Pero vale la pena decir que no es una religión que la Biblia apoyaría. A pesar de la filantropía, el capitalismo no es conocido por su defensa de lo que la Biblia llama «el segundo gran mandamiento», el imperativo de poner a los demás y sus necesidades a la par de las nuestras. De hecho, muchos de los principios fundamentales del capitalismo se contradicen en la Biblia: que la riqueza equivale al éxito; que el interés propio beneficia a todos; que el beneficio debe maximizarse hasta el enésimo grado; que la caridad es meramente opcional, no necesaria; o que la adquisición material debería ser el enfoque principal de la vida. De hecho, esas mismas páginas advierten de la destrucción definitiva de un sistema de compra y venta que parece indicativo del capitalismo que conocemos hoy en día.

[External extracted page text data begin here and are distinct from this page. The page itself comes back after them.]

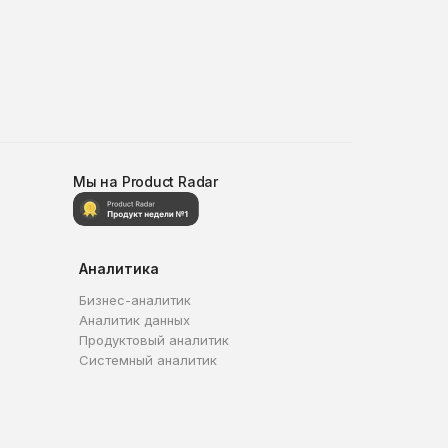
Мы на Product Radar
Аналитика
Бизнес-аналитик
Аналитик данных
Продуктовый аналитик
Системный аналитик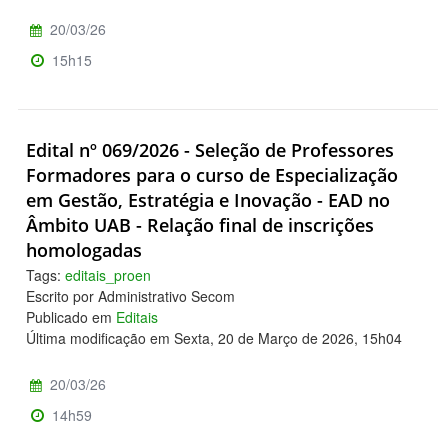
20/03/26
15h15
Edital nº 069/2026 - Seleção de Professores
Formadores para o curso de Especialização
em Gestão, Estratégia e Inovação - EAD no
Âmbito UAB - Relação final de inscrições
homologadas
Tags:
editais_proen
Escrito por Administrativo Secom
Publicado em
Editais
Última modificação em Sexta, 20 de Março de 2026, 15h04
20/03/26
14h59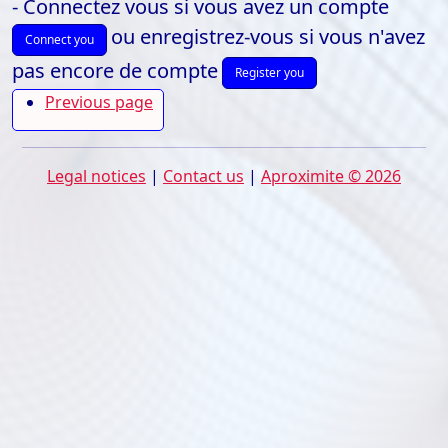
- Connectez vous si vous avez un compte
ou enregistrez-vous si vous n'avez
Connect you
pas encore de compte
Register you
Previous page
Legal notices
|
Contact us
|
Aproximite © 2026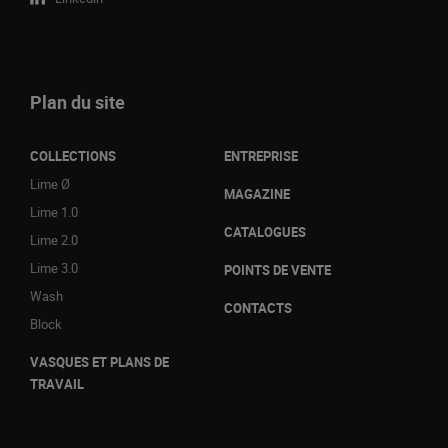
Plan du site
COLLECTIONS
ENTREPRISE
Lime Ø
MAGAZINE
Lime 1.0
CATALOGUES
Lime 2.0
Lime 3.0
POINTS DE VENTE
Wash
CONTACTS
Block
VASQUES ET PLANS DE
TRAVAIL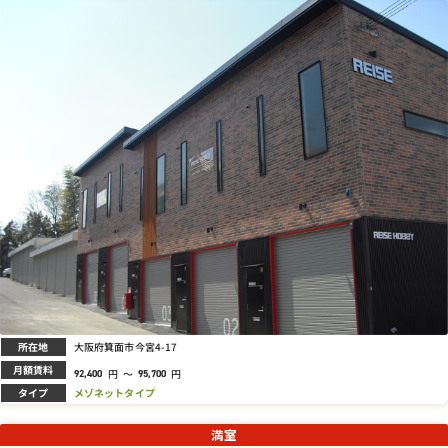
所在地
大阪府箕面市今宮4-17
月額賃料
円
～
円
92,400
95,700
タイプ
メゾネットタイプ
満室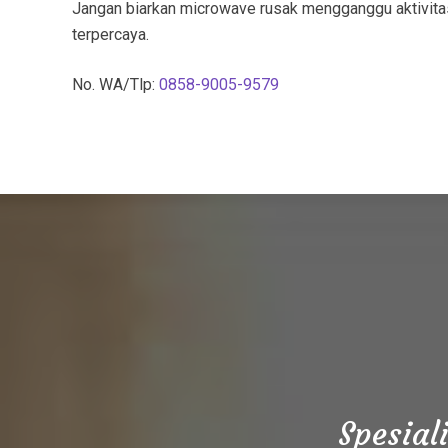
Jangan biarkan microwave rusak mengganggu aktivita
terpercaya.
No. WA/Tlp:
0858-9005-9579
Spesial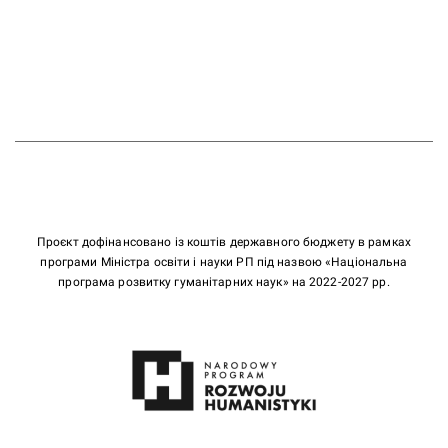
Проєкт дофінансовано із коштів державного бюджету в рамках
програми Міністра освіти і науки РП під назвою «Національна
програма розвитку гуманітарних наук» на 2022-2027 рр.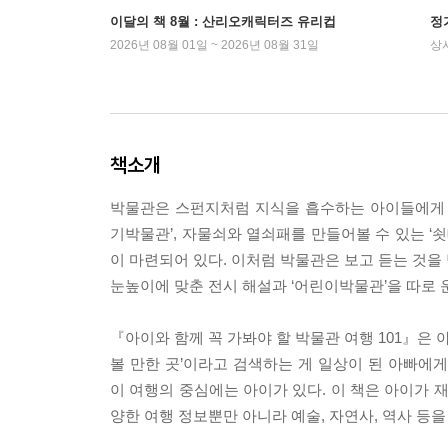
이달의 책 8월 : 산리오캐릭터즈 유리컵
정
2026년 08월 01일 ~ 2026년 08월 31일
상
책소개
박물관은 스펀지처럼 지식을 흡수하는 아이들에게 
기박물관’, 자물쇠와 열쇠패를 만들어볼 수 있는 ‘
이 마련되어 있다. 이처럼 박물관은 보고 듣는 것을
눈높이에 맞춘 전시 해설과 ‘어린이박물관’을 따로 운영하
『아이와 함께 꼭 가봐야 할 박물관 여행 101』은 
볼 만한 곳’이라고 검색하는 게 일상이 된 아빠에게
이 여행의 중심에는 아이가 있다. 이 책은 아이가 
양한 여행 정보뿐만 아니라 예술, 자연사, 역사 등을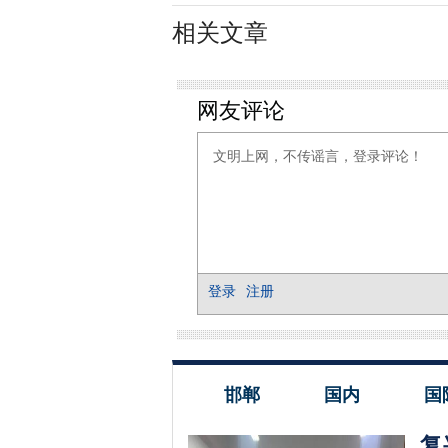
相关文章
邯郸
国内
国
复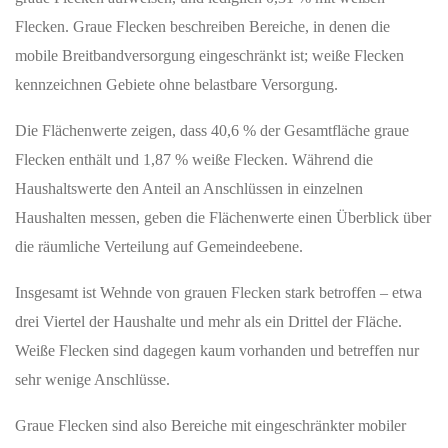
Insgesamt wurden 434 539 Messpunkte erfasst, wobei die
dominante Technologie 4G ist.
Die Messungen zeigen, dass etwa 53,7 % der Punkte 4G und 43,9
% 5G nutzen; nur 1,9 % weisen kein Netz auf und 0,5 % 2G.
Unter den Netzbetreibern weist Telekom mit 60,1 % einen
höheren 4G-Anteil auf, während Vodafone mit 57,7 % die
höchste 5G-Ausprägung zeigt.
Diese nutzerbasierte Messperspektive ersetzt keine adressgenaue
Aussage über die Mobilfunkversorgung in Wehnde.
Breitbandmessung/Funkloch-App
5G-Stand in Wehnde
In Wehnde erreicht die 5G-Abdeckung für Haushalte einen Anteil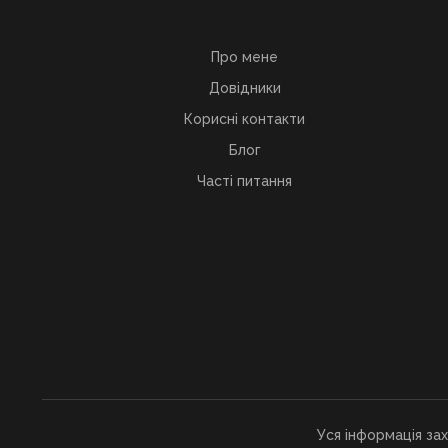
Про мене
Довідники
Корисні контакти
Блог
Часті питання
Уся інформація за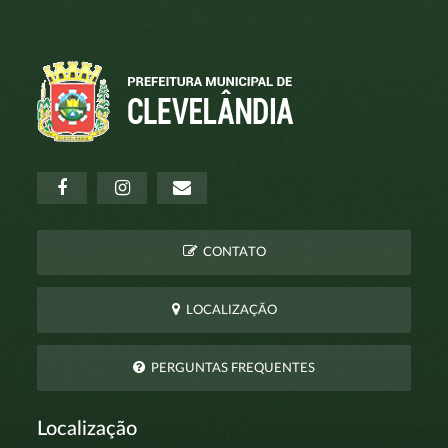
CONTATO
LOCALIZAÇÃO
PERGUNTAS FREQUENTES
Localização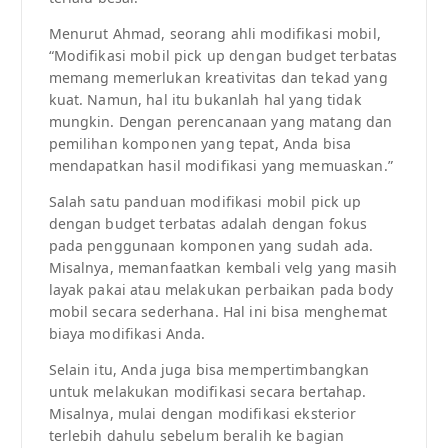
Menurut Ahmad, seorang ahli modifikasi mobil,
“Modifikasi mobil pick up dengan budget terbatas
memang memerlukan kreativitas dan tekad yang
kuat. Namun, hal itu bukanlah hal yang tidak
mungkin. Dengan perencanaan yang matang dan
pemilihan komponen yang tepat, Anda bisa
mendapatkan hasil modifikasi yang memuaskan.”
Salah satu panduan modifikasi mobil pick up
dengan budget terbatas adalah dengan fokus
pada penggunaan komponen yang sudah ada.
Misalnya, memanfaatkan kembali velg yang masih
layak pakai atau melakukan perbaikan pada body
mobil secara sederhana. Hal ini bisa menghemat
biaya modifikasi Anda.
Selain itu, Anda juga bisa mempertimbangkan
untuk melakukan modifikasi secara bertahap.
Misalnya, mulai dengan modifikasi eksterior
terlebih dahulu sebelum beralih ke bagian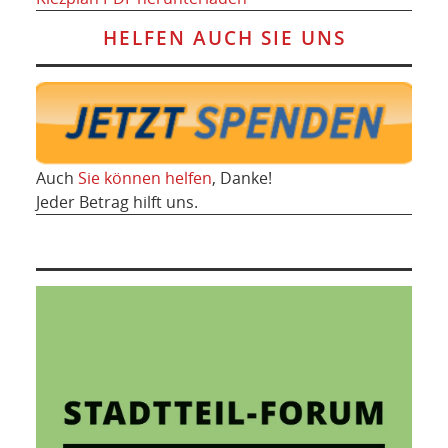
HELFEN AUCH SIE UNS
Auch
Sie können helfen
, Danke!
Jeder Betrag hilft uns.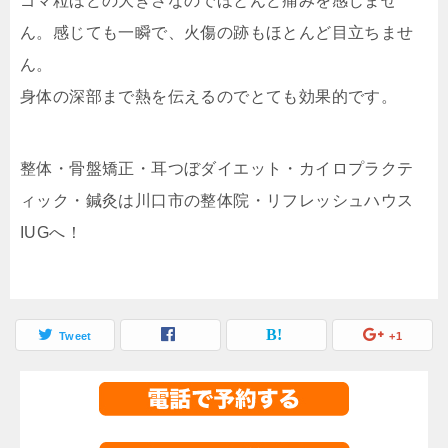
ゴマ粒ほどの大きさなのでほとんど痛みを感じませ
ん。感じても一瞬で、火傷の跡もほとんど目立ちませ
ん。
身体の深部まで熱を伝えるのでとても効果的です。
整体・骨盤矯正・耳つぼダイエット・カイロプラクテ
ィック・鍼灸は川口市の整体院・リフレッシュハウス
IUGへ！
Tweet
+1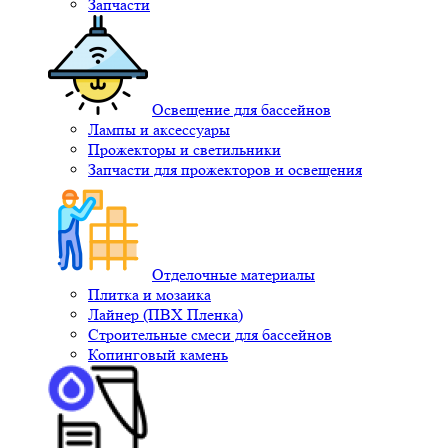
Запчасти
Освещение для бассейнов
Лампы и аксессуары
Прожекторы и светильники
Запчасти для прожекторов и освещения
Отделочные материалы
Плитка и мозаика
Лайнер (ПВХ Пленка)
Строительные смеси для бассейнов
Копинговый камень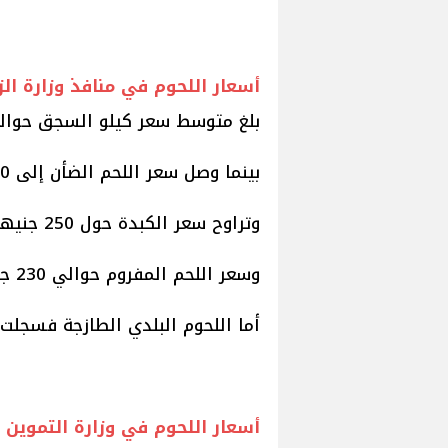
أسعار اللحوم في منافذ وزارة الز
بلغ متوسط سعر كيلو السجق حوالي 225 جني
بينما وصل سعر اللحم الضأن إلى 350 جنيها للكيلو.
وتراوح سعر الكبدة حول 250 جنيها للكيلو.
وسعر اللحم المفروم حوالي 230 جنيها.
أما اللحوم البلدي الطازجة فسجلت سعرًا يبلغ ح
أسعار اللحوم في وزارة التموين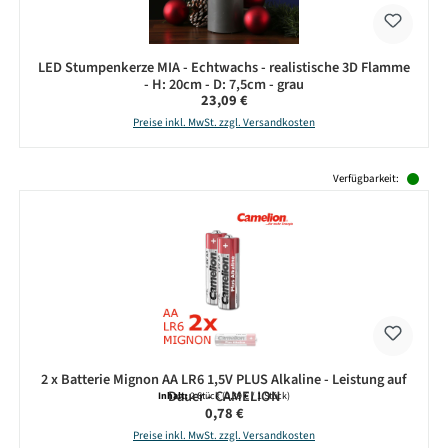
LED Stumpenkerze MIA - Echtwachs - realistische 3D Flamme
- H: 20cm - D: 7,5cm - grau
Regulärer Preis:
23,09 €
Preise inkl. MwSt. zzgl. Versandkosten
Produktgalerie überspringen
Verfügbarkeit:
2 x Batterie Mignon AA LR6 1,5V PLUS Alkaline - Leistung auf
Dauer - CAMELION
Inhalt:
2 Stück
(0,39 € / 1 Stück)
Regulärer Preis:
0,78 €
Preise inkl. MwSt. zzgl. Versandkosten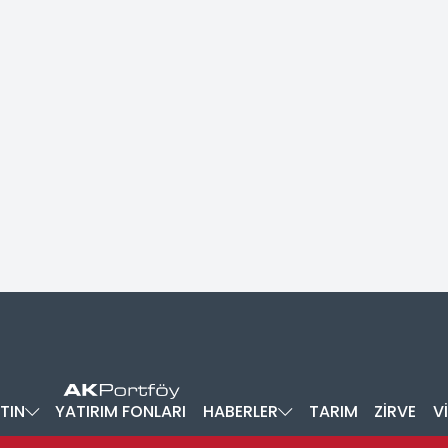
TIN
YATIRIM FONLARI
HABERLER
TARIM
ZİRVE
V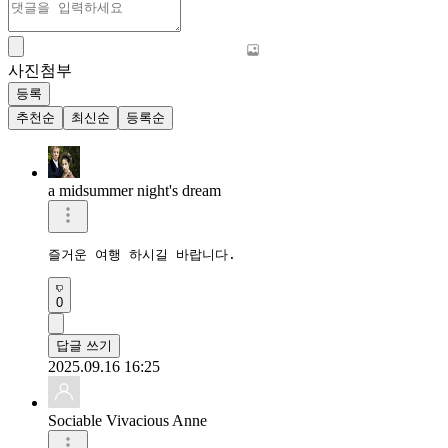
사진첨부
등록
추천순
최신순
등록순
a midsummer night's dream
즐거운 여행 하시길 바랍니다.  
0
답글 쓰기
2025.09.16 16:25
Sociable Vivacious Anne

Las preocupantes consecuencias del libre mercado deberían, sin duda, hacernos reflexionar. Claramente no es un sistema que funcione para el beneficio de todos. Smithfield estuvo en un aprieto inextricable, dividida entre los principios del libre mercado, en los que basa su éxito, y los intereses de sus empleados. Su situación ha sido similar a la de miles de personas en todo el mundo durante esta pandemia.
La pregunta que debemos hacernos es: ¿Deberíamos procurar algo mejor?
McCarraher piensa que sí. Se pregunta qué podría pasar si la sociedad se vuelve en contra del sistema: «¿Qué pasa si los perdedores del mercado se niegan a aceptar su decreto...? ¿Qué pasa si rechazan blasfemamente los edictos del Mercado y su voluntad errática e irresponsable?» La escritora, periodista y crítica británica Rebecca West albergaba dudas similares sobre el sistema, al escribir en Black Lamb y Grey Falcon (1941): «Seguramente [el capitalismo] no es nada tan bueno como lo que queremos para nosotros mismos, seguramente solo puede ser visto con decepción».
Como señala McCarraher, el capitalismo, como religión secular, ha «transforma[do] el mundo en un negocio» y nos ha convencido de que no hay mejor alternativa. Para ello, ha llevado a cabo «una guerra relámpago contra la especulación utópica, una misión para sabotear la capacidad de incluso soñar con un mundo más allá del capitalismo». Aun así, los críticos del sistema sí sueñan. Klein espera «un nuevo paradigma civilizacional». McCarraher contempla un momento en el que «el trabajo no implique el afán de dinero en pos de una ampliación rapaz de la “productividad”, sino, más bien, el cuidado y el cultivo de las personas».
Sin duda algún día veremos el fin del capitalismo; ningún sistema ideado humanamente puede durar para siempre. De hecho, la visión que describen estos críticos del sistema actual suena muy parecida a ese «segundo gran mandamiento» en acción: un mundo donde las necesidades de todos estén en el primer plano del pensamiento de la gente y donde, como resultado, la obtención de ganancias no sea la fuerza impulsora. Un día así puede que no llegue demasiado pronto.